There is something wrong with pasting process of the URL: it keeps picking up before and after the address.
Copy and paste:
http://tinyurl.com/ledtt


----------



## aleddy

Hi Bruce,
Got that url and filed it in favourites for later reading.
Did'nt she get big changes during her 58 refit.
Cheers
Ted


----------



## picktish bull

Hello ruud,

I am researching the Laconia sinking as i am writing the story of one one her survivors and have asked for help as to her itinery and dates from Suez to the pointy of attack. i was interested to see your reply in 2006 to a thread from aleddy in which you said that the master of the Laconia, Rudolph Sharpe was ex-Lancastria. was he the Master of the Lancastria when she was attacked at St Nazaire or had he left her by then. i knew a survivor of the Lancastria too, who sadly died last year.

Thanks for your help, 
pictish bull


----------



## fred henderson

To clear up the understandable confusion, there were two passenger ships, with very similar names, that sank with considerable loss of life. Both tragedies are covered in detail in my SN Directories articles. 

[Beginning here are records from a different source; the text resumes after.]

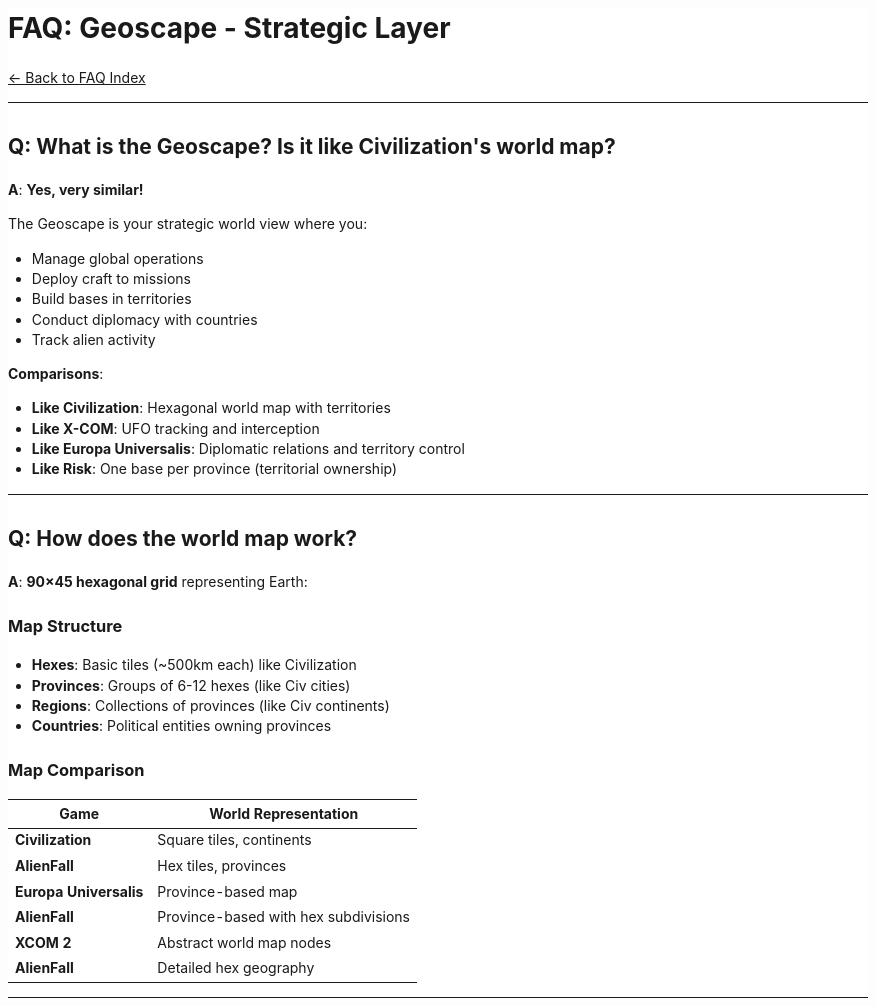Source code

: # FAQ: Geoscape - Strategic Layer

[← Back to FAQ Index](FAQ_INDEX.md)

---

## Q: What is the Geoscape? Is it like Civilization's world map?

**A**: **Yes, very similar!**

The Geoscape is your strategic world view where you:
- Manage global operations
- Deploy craft to missions
- Build bases in territories
- Conduct diplomacy with countries
- Track alien activity

**Comparisons**:
- **Like Civilization**: Hexagonal world map with territories
- **Like X-COM**: UFO tracking and interception
- **Like Europa Universalis**: Diplomatic relations and territory control
- **Like Risk**: One base per province (territorial ownership)

---

## Q: How does the world map work?

**A**: **90×45 hexagonal grid** representing Earth:

### Map Structure
- **Hexes**: Basic tiles (~500km each) like Civilization
- **Provinces**: Groups of 6-12 hexes (like Civ cities)
- **Regions**: Collections of provinces (like Civ continents)
- **Countries**: Political entities owning provinces

### Map Comparison

| Game | World Representation |
|------|---------------------|
| **Civilization** | Square tiles, continents | 
| **AlienFall** | Hex tiles, provinces |
| **Europa Universalis** | Province-based map |
| **AlienFall** | Province-based with hex subdivisions |
| **XCOM 2** | Abstract world map nodes |
| **AlienFall** | Detailed hex geography |

---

The Cunard intermediate liner Laconia was torpedoed in 1942. The aftermath of her sinking was highly controversial, as will be seen in: -
http://www.shipsnostalgia.com/guides/Passenger_Ship_Disasters_-_Part_7#Laconia

The loss of the Greek Line cruise ship Lakonia through fire in 1963 was also controversial, as will be seen in: -
http://www.shipsnostalgia.com/guides/Passenger_Ship_Disasters_-_Part_2#Lakonia


----------



## picktish bull

Hello Fred,

Very many thanks for your link to the Laconia. That is extremely helpful and I am very grateful to you. Am I able to use the photograph of the Laconia, please to illustrate my text?

Interesting to see that Rudolph Sharp was the master of the Lancastria as well and very sad that he was lost on the Laconia, having survived the terrible loss of life on the Lancastria. 

kind regards, 
pictish bull


----------



## Ron Dean

hawkey01 said:


> Alreddy, as Ruud has given you all the info on the British Laconia, I was wondering if maybe you were thinking of the Greek Lakonia. Originally built for Nederland Line in 1930 as the Johan Van Oldenbarnevelt. Sold to Greek line in 1962. On Dec19th 1963 she sailed for a Christmas cruise from Southampton,
> carrying some 650 passengers. Off Madeira she caught fire and subsequently sank with the loss of 90 passengers and 31 crew.
> Regards
> Hawkey01.
> I actually posted a picture of her yesterday.


hawkeye - I well remember the J.v.O.
I posted on the thread SS/MV Lakonia in January of this year, an extract of my posting is as follows:-
I remember that on entering the port of Rotterdam, we jumped the queue ahead of the "Nieuw Amsterdam" (the Dutch flagship at that time) and the "Johan van Oldenbarnveldt" - an immigrant ship which was later sold to Greece and renamed the "Lakonia". The Lakonia caught fire & sank with the loss of 117 lives in the Atlantic 250 miles west of Gibraltar whilst on a Christmas Cruise in 1963.
I remember comparing the pictures blazoned on the front page of the newspaper, with one I had taken 5 years previously of the J.v.O. and subsequently reading that it was the same ship.

I note that the loss of life figures I quoted are at variance with yours. I'm not sure where I sourced the information for my figures.

Ron.


----------



## hawkey01

Ron,

just read yours. I truly cannot remember now where I got my research figures from. However it is a difference of 4 total. A sad loss of life which ever is the definitive number.

Hawkey01


----------